§ What is being asked
Output the section of the Spanish Civil War piece word for word, beginning at "The Socialist Party's" and stopping after "bad guys won.".

*** Provided passage

Before he dies? It's the least that they can do, isn't it?
I'm going to make myself disliked in certain circles (imagine...) for writing this. But no. I don't think so.
"It's a pity that only one of them can lose," said Henry Kissenger of the Iran-Iraq War. The same was true of the Spanish Civil War. We need to face the fact that we had no dog in that fight, a war between those who entirely predictably went on to back the Axis while officially neutral, and those who wanted to turn Spain into a satellite of, initially, a de facto member of the Axis, as Spain would also have been if the Republicans had won.
Indeed, she would have been so even more than she was under Franco, since the Soviet Army actually fought alongside that of Nazi Germany, notably staging a joint victory parade through the streets of Brest-Litovsk. If Hitler had also had such a relationship with a Soviet-dominated Spain, then he would probably never have reneged on the Nazi-Soviet Pact, and therefore might very well have won the War.
The Spanish Civil War has always split Old Labour into its constituent subcultures. It did at the time. The Hard Left is as ardently pro-Republican as ever, because of its myopia (even now) about Stalinism, because of its anti-Catholicism, and because of the overrating of George Orwell. Meanwhile, Catholics, at least if pushed or if they know anything at all about it (as almost no younger Spaniards do, either), will still back the Falangists (whose ostensible Catholicism was a perversion defined by its reaction against other things, although there have been worse such before, at the same time, and since), at least on balance. No one else will have much, if any, view on the matter.
But we need to get real. Even if Franco was no Hitler, neither side deserves our historical sympathy. Franco, as much as anything else, maintained, and occasionally tried to press, a territorial claim to (staunchly British, staunchly Catholic) Gibraltar.
And since Soviet archives were opened up, all sorts of information has come to light. The entire Republican cause was Comintern-directed, and the Soviet intervention was in no sense parasitic as has traditionally been supposed or asserted. For example, far from being commanded by a Canadian volunteer, the International Brigade was in fact commanded by Manfred Stern, a Soviet Commissar.
But then, there never was an anti-Soviet Left in Spain in the Thirties; that myth has been astonishingly long-lasting considering its compete and utter baselessness. Take, for example, Francisco Largo Cabellero, Socialist Party Leader and Popular Front Prime Minister. Entirely typically of his party, he defined it as a revolutionary force wholly distinct from British Labour or the French Socialists, and differing "only in words" from the Communists.
The Socialist Party's 10-point programme of 1934 was wholly Leninist in form and substance, calling, among other things, for the replacement of the Army and the Civil Guard with a workers' militia, and for the dissolution of the religious orders and the expropriation of their property.
And so one could go on, and on, and on.
Stalin only loosened his grip once the Civil War was clearly lost, long after the Republicans themselves had given up what little commitment to democracy that they might ever have had. So the best that can be said about the Spanish Civil War is that the not-quite-so-bad bad guys won.

******
*** Record set

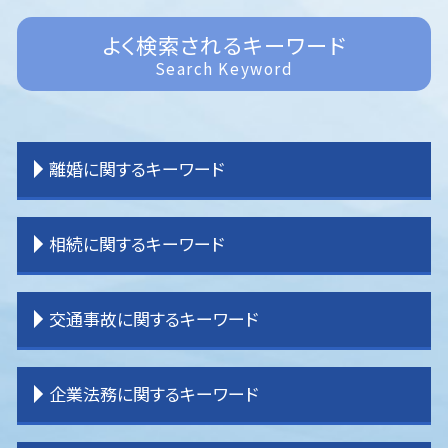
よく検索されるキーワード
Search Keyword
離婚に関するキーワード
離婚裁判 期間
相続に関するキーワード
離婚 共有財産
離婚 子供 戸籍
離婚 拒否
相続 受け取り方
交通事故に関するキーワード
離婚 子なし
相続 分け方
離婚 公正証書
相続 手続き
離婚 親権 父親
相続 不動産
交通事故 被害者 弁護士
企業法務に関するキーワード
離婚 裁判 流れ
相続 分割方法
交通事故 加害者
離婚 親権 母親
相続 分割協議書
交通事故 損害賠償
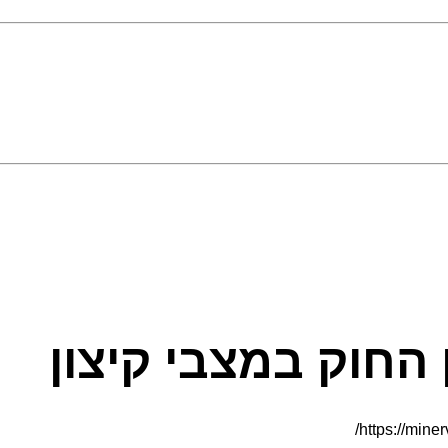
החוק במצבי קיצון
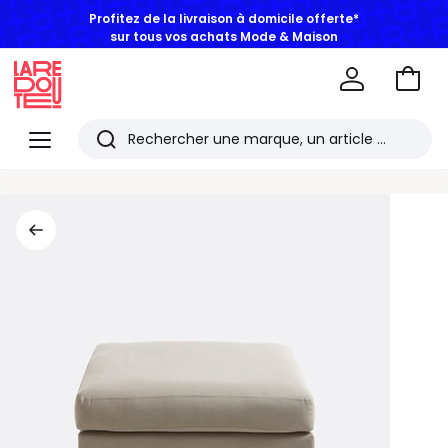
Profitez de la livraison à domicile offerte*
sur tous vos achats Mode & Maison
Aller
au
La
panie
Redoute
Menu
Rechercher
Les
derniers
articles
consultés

******

§ Exercise result
The Socialist Party's 10-point programme of 1934 was wholly Leninist in form and substance, calling, among other things, for the replacement of the Army and the Civil Guard with a workers' militia, and for the dissolution of the religious orders and the expropriation of their property.
And so one could go on, and on, and on.
Stalin only loosened his grip once the Civil War was clearly lost, long after the Republicans themselves had given up what little commitment to democracy that they might ever have had. So the best that can be said about the Spanish Civil War is that the not-quite-so-bad bad guys won.